WHAT THE EXERCISE ASKS: Whenever a line in the material below includes "часть", copy that line.

DATA EXCERPTS:
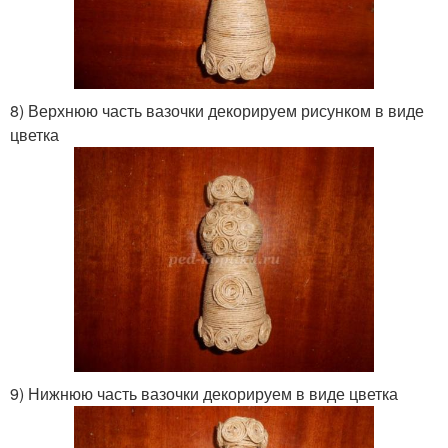
8) Верхнюю часть вазочки декорируем рисунком в виде
цветка
9) Нижнюю часть вазочки декорируем в виде цветка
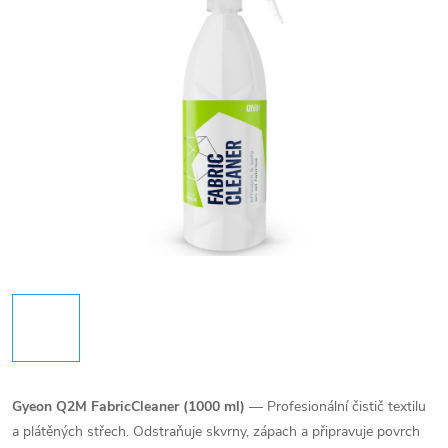
Gyeon Q2M FabricCleaner (1000 ml)
— Profesionální čistič textilu
a plátěných střech. Odstraňuje skvrny, zápach a připravuje povrch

ANSWER AREA:
8) Верхнюю часть вазочки декорируем рисунком в виде
9) Нижнюю часть вазочки декорируем в виде цветка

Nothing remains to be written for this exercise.